Common real-world examples include:
- Doughnuts and pastry rings
- Rubber tyres and pneumatic tubes
- Industrial gaskets and seals
- Magnetic toroidal coils in transformers
- Architectural rings and torus-shaped buildings
The inner radius and outer radius describe the same geometry in terms of the torus's overall dimensions. If you know the tube radius r and revolution radius R, you can derive the inner and outer radii. Conversely, if you have inner and outer measurements, the tube and revolution radii follow directly.
Torus Volume Formula
The volume of a torus depends on two radii: the radius of the circular tube and the distance from the torus centre to the tube's centre. Using inner and outer radius notation:
V = π² × 0.25 × (inner_radius + outer_radius) × (outer_radius − inner_radius)²
tube_radius = (outer_radius − inner_radius) / 2
revolution_radius = (inner_radius + outer_radius) / 2
V— Volume of the torus (cubic units)inner_radius— Distance from the torus centre to the innermost edgeouter_radius— Distance from the torus centre to the outermost edgetube_radius— Radius of the circular cross-section of the tuberevolution_radius— Distance from the central axis to the centre of the tube
Step-by-Step Calculation Example
Consider a torus with an inner radius of 60 mm and an outer radius of 140 mm.

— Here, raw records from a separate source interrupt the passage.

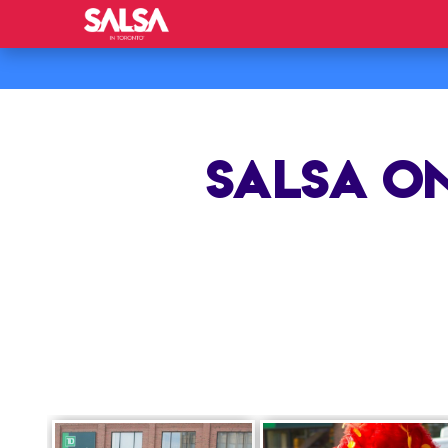
SALSA ON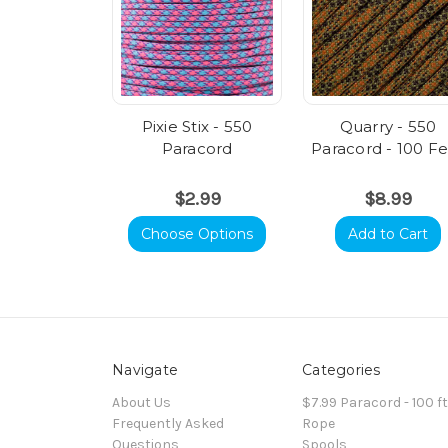
Pixie Stix - 550
Quarry - 550
Paracord
Paracord - 100 F
$2.99
$8.99
Choose Options
Add to Cart
Navigate
Categories
About Us
$7.99 Paracord - 100 f
Frequently Asked
Rope
Questions
Spools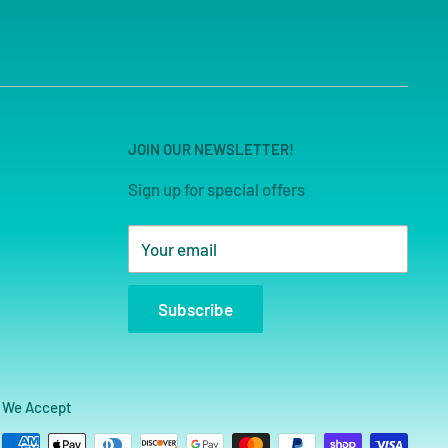
JOIN OUR NEWSLETTER!
Sign up for special offers
Your email
Subscribe
We Accept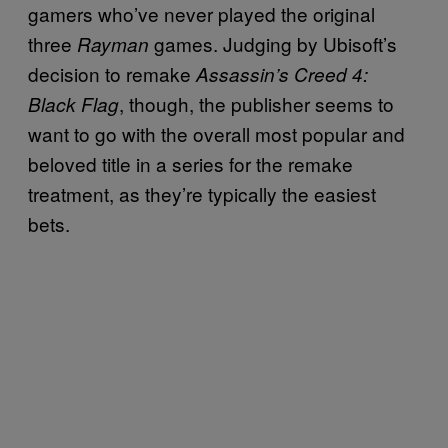
gamers who’ve never played the original
three
games. Judging by Ubisoft’s
Rayman
decision to remake
Assassin’s Creed 4:
, though, the publisher seems to
Black Flag
want to go with the overall most popular and
beloved title in a series for the remake
treatment, as they’re typically the easiest
bets.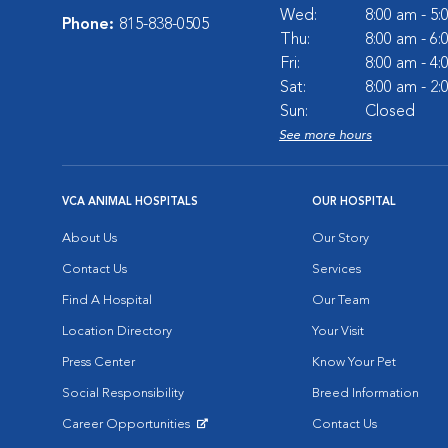
Wed:
8:00 am - 5
Phone:
815-838-0505
Thu:
8:00 am - 6
Fri:
8:00 am - 4
Sat:
8:00 am - 2
Sun:
Closed
See more hours
VCA ANIMAL HOSPITALS
OUR HOSPITAL
About Us
Our Story
Contact Us
Services
Find A Hospital
Our Team
Location Directory
Your Visit
Press Center
Know Your Pet
Social Responsibility
Breed Information
Career Opportunities
Contact Us
Opens in New Window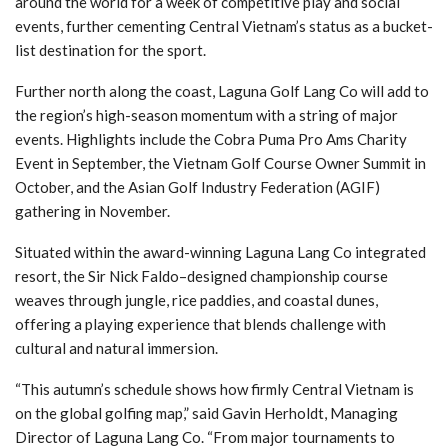
around the world for a week of competitive play and social
events, further cementing Central Vietnam’s status as a bucket-
list destination for the sport.
Further north along the coast, Laguna Golf Lang Co will add to
the region’s high-season momentum with a string of major
events. Highlights include the Cobra Puma Pro Ams Charity
Event in September, the Vietnam Golf Course Owner Summit in
October, and the Asian Golf Industry Federation (AGIF)
gathering in November.
Situated within the award-winning Laguna Lang Co integrated
resort, the Sir Nick Faldo–designed championship course
weaves through jungle, rice paddies, and coastal dunes,
offering a playing experience that blends challenge with
cultural and natural immersion.
“This autumn’s schedule shows how firmly Central Vietnam is
on the global golfing map,” said Gavin Herholdt, Managing
Director of Laguna Lang Co. “From major tournaments to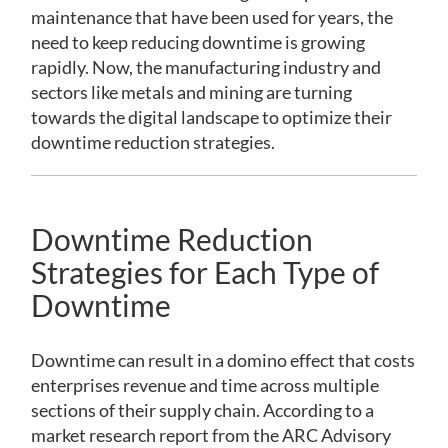
maintenance that have been used for years, the
need to keep reducing downtime is growing
rapidly. Now, the manufacturing industry and
sectors like metals and mining are turning
towards the digital landscape to optimize their
downtime reduction strategies.
Downtime Reduction
Strategies for Each Type of
Downtime
Downtime can result in a domino effect that costs
enterprises revenue and time across multiple
sections of their supply chain. According to a
market research report from the ARC Advisory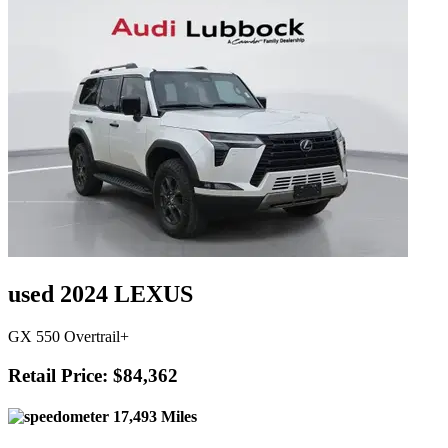
used 2024 LEXUS
GX 550 Overtrail+
Retail Price: $84,362
17,493 Miles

Step 1: Identify the input values
- inner_radius = 60 mm
- outer_radius = 140 mm
Step 2: Apply the formula
V = π² × 0.25 × (60 + 140) × (140 − 60)²
V = π² × 0.25 × 200 × 6,400
V = 9.8696 × 0.25 × 200 × 6,400
V ≈ 3,158,273 mm³
Step 3: Convert units if needed
To express in cubic centimetres, divide by 1,000: approximately 3,158 cm³. For cubic metres, divide by 10⁹, yielding roughly 0.0032 m³.
Common Mistakes and Practical Considerations
Avoid these pitfalls when computing torus volumes:
- Confusing radius definitions — Ensure you clearly distinguish between inner radius (closest approach to centre) and outer radius (farthest from centre). Swapping these values produces an incorrect result. Double-check that outer_radius > inner_radius always.
- Unit consistency — Maintain uniform units throughout the calculation. If inner and outer radii are in millimetres, the volume emerges in cubic millimetres. Converting between systems (mm³ to cm³ to m³) requires dividing by 1,000 at each step.
- Overlooking the π² factor — The formula includes π², not just π. This factor arises because the volume depends on both the cross-sectional area (containing π) and the circumference of the path (also containing π). Forgetting the squared term drastically underestimates volume.
- Negative or zero radius values — Physical radii must always be positive. A zero or negative radius has no geometric meaning. Additionally, ensure inner_radius is less than outer_radius; reversed values indicate invalid input data.
Alternative Parameterisations
The torus can be described using different radius pairs, each with distinct geometric meaning:
- Inner and outer radii: Directly measure the torus extent from centre; useful for engineering contexts where dimensional tolerances matter.
- Tube radius and revolution radius: The tube radius describes the cross-sectional circle, while revolution radius measures how far the tube centre orbits. This parameterisation aligns with the standard mathematical definition.
- Minor and major radius: In academic texts, r (minor) refers to the tube, and R (major) refers to the revolution distance.
Conversions between parameterisations are straightforward: tube_radius = (outer_radius − inner_radius) / 2 and revolution_radius = (inner_radius + outer_radius) / 2.